* **Task brief**:
As the answer, give a copy of each line below that includes the word "supported".

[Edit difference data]
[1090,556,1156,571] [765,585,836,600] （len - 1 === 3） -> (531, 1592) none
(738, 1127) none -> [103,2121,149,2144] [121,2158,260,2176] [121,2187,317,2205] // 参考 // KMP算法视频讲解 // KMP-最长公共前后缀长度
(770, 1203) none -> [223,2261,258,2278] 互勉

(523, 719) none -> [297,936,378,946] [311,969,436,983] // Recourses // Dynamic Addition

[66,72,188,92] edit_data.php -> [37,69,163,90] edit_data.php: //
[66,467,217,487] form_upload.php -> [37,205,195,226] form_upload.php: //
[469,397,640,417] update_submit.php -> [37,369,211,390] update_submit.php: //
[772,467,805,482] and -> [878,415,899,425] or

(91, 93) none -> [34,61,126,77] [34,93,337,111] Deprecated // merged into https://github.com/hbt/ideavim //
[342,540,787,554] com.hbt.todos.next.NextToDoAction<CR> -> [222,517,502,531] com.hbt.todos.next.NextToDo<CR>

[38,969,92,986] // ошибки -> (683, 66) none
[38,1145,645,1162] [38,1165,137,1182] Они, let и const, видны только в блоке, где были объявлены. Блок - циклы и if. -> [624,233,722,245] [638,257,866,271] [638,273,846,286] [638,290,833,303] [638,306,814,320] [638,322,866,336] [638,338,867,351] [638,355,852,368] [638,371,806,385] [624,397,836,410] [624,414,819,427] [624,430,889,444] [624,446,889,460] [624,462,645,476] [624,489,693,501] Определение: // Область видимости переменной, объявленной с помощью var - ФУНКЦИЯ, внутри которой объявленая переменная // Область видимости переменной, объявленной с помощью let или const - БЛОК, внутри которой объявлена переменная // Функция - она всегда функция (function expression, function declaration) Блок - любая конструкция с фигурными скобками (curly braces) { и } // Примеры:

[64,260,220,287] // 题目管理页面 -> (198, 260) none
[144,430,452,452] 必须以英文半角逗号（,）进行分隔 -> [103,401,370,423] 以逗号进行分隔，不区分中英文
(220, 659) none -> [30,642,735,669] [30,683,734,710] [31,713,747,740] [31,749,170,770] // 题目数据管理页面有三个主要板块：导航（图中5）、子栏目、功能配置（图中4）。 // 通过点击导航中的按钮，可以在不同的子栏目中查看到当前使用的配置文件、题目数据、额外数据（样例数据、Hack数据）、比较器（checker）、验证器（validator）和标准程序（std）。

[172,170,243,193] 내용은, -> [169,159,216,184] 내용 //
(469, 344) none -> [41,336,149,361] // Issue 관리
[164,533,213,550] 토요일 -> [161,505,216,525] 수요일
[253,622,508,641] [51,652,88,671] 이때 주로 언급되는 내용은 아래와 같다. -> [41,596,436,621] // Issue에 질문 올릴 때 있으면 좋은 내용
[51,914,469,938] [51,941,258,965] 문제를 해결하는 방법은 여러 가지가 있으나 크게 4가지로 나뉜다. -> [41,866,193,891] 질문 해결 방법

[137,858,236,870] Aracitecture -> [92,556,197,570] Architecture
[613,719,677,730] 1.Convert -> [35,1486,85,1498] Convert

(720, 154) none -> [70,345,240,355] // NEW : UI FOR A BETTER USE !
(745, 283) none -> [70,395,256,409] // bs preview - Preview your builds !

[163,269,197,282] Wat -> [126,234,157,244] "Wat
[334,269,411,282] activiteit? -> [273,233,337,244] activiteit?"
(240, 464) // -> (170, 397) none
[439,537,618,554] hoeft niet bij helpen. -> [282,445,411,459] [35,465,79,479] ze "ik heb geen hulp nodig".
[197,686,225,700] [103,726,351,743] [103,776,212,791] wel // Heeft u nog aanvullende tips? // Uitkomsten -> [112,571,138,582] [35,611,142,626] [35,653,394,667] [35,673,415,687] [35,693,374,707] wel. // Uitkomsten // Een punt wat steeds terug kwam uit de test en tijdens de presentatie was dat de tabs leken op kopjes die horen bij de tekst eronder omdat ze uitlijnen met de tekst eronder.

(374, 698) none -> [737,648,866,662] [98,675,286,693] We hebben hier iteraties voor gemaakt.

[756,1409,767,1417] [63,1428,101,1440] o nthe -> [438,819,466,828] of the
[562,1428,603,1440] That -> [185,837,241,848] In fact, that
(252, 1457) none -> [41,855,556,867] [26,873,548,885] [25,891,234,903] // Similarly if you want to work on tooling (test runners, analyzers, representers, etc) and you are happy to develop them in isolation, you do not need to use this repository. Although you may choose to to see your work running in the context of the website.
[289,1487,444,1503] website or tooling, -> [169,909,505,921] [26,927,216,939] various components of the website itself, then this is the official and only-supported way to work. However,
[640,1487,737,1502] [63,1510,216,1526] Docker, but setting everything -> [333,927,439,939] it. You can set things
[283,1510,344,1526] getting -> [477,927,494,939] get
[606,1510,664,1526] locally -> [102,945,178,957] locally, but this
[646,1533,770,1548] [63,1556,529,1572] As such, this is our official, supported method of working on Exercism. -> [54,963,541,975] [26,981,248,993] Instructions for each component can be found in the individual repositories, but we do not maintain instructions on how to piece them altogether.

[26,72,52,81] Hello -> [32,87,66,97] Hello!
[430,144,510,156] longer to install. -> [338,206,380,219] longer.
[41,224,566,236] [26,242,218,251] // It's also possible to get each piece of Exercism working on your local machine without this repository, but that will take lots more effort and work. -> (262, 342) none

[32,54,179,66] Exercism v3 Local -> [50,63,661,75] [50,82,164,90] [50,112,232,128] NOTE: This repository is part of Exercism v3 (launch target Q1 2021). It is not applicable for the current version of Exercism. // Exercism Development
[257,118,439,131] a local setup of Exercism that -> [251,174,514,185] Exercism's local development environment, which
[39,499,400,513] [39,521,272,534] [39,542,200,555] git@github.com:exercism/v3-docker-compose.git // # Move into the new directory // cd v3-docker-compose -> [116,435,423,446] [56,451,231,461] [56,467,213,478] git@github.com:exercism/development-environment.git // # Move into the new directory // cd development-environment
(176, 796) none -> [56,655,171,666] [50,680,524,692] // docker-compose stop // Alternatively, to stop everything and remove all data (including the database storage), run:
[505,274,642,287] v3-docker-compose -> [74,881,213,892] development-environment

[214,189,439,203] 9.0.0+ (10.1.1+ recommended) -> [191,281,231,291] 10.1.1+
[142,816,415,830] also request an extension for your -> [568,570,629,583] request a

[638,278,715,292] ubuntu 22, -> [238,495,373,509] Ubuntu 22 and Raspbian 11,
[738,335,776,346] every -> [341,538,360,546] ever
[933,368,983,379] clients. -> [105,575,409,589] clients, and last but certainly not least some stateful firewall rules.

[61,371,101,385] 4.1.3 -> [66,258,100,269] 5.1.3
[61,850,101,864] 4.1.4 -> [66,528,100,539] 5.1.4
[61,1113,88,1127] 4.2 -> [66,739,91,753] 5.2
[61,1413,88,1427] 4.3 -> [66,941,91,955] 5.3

* **Reply**:
[289,1487,444,1503] website or tooling, -> [169,909,505,921] [26,927,216,939] various components of the website itself, then this is the official and only-supported way to work. However,
[646,1533,770,1548] [63,1556,529,1572] As such, this is our official, supported method of working on Exercism. -> [54,963,541,975] [26,981,248,993] Instructions for each component can be found in the individual repositories, but we do not maintain instructions on how to piece them altogether.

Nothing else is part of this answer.